Created on 27 Feb 2015  ·  8Comments  ·  Source: locustio/locust

There is a way to define a method that executes when a task set starts; ie, on_start(). It would be useful to have a similar method, on_quit() when the task set is terminated.

I want my task set to share a common identifier. I create this in on_start(). A side effect of the tests is to create an artifact with this identifier in the name. When the tests terminate, I want the artifact to be deleted.

I've tried using the events.on_quitting event for this. However, as far as I can tell, this is called in the context of the Locust object, not in the context of the task itself.

Most helpful comment

+1, the equivalent of tearDown is needed to remove data created during the load test.
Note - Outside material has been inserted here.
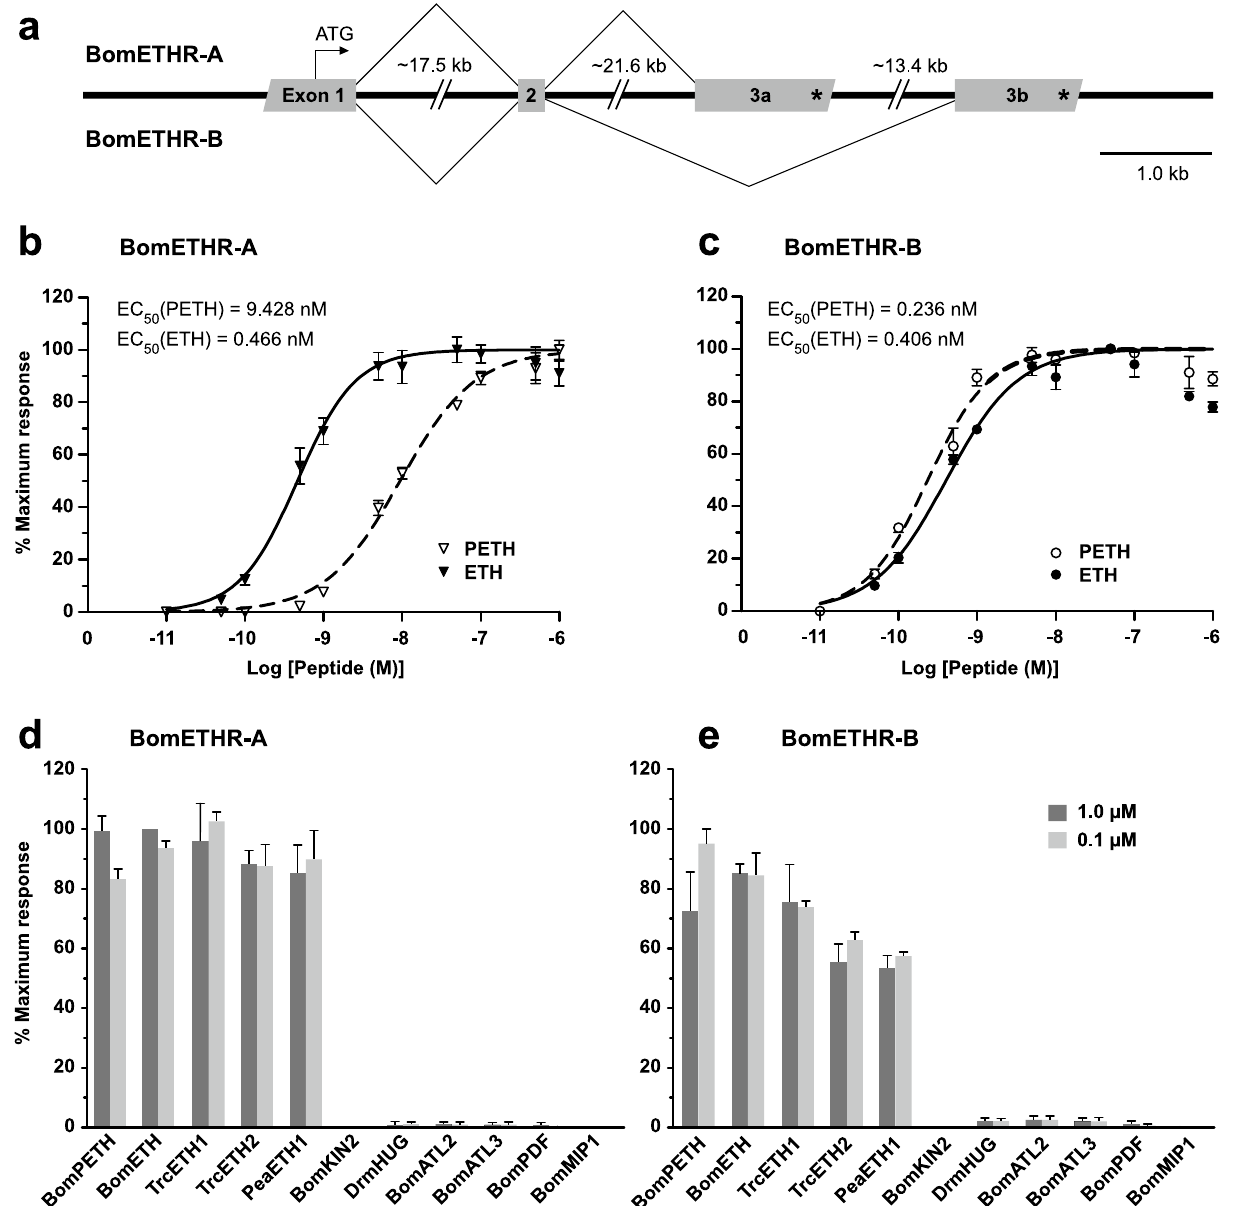
Figure 1. Genomic structure and characterization of ETHRs. ( a ) Schematic representation of ethr gene structure in B. mori. The receptor has two alternative transcripts with mutually alternative exons 3a and 3b. Exons and introns are indicated by grey boxes and solid lines, respectively. The stop codon is indicated by a star (*). ( b , c ) Dose–response curves for ETHR-A and ETHR-B heterologously expressed in CHO cells following application of different concentrations of PETH and ETH. Each response is expressed as a percentage of maximum peak luminescence induced by the respective ligand. Each data point is a mean value ± SE (n = 3). Insets show EC 50 values for each ligand. ( d , e ) Luminescence produced by CHO cells expressing ETHR-A and ETHR-B after application of additional peptide ligands (0, 1 μM and 1 μM), normalized against the response to 1 μM ETH ( d ) and 0,1 μM PETH ( e ) respectively. Synthetic peptides used in the assay are listed in Supplementary Table S2 online. Bom, Bombyx mori ; Trc, Tribolium castaneum ; Pea , Periplaneta Americana ; Drm, Drosophila melanogaster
I'm using this simple workaround at the moment. Since on_quit is a bound method, it still has the task set's context when it's executed.

class MyTaskSet(TaskSet):
    def on_start(self):
        locust.events.quitting += self.on_quit

    def on_quit(self):
        ...

All 8 comments

+1

I don't get why on_quit() was not there from the start. It seems like such an obviously necessary functionality.

Well, that would be a great feature, something like a cleanup for automated tests.

In my case there are a lot of test users registering and creating some content, it would be nice to have a way to automatically remove all of this when the test are done (though, in real life I would rather do it myself, so I can inspect the data in case if something goes wrong during the tests)

+1, the equivalent of tearDown is needed to remove data created during the load test.

I'm using this simple workaround at the moment. Since on_quit is a bound method, it still has the task set's context when it's executed.

class MyTaskSet(TaskSet):
    def on_start(self):
        locust.events.quitting += self.on_quit

    def on_quit(self):
        ...

+1

+1 this is a must have if engs need to continue working with this framework.

Also would opt in for this one. Solution suggested by @ze-phyr-us works good if you have plain structure (With only one task_set), but doesn't really work with nested tasksets as they won't execute their teardown up until whole locust process quits.

So that's definitely a must have here.

How is on_quit() different from on_stop()?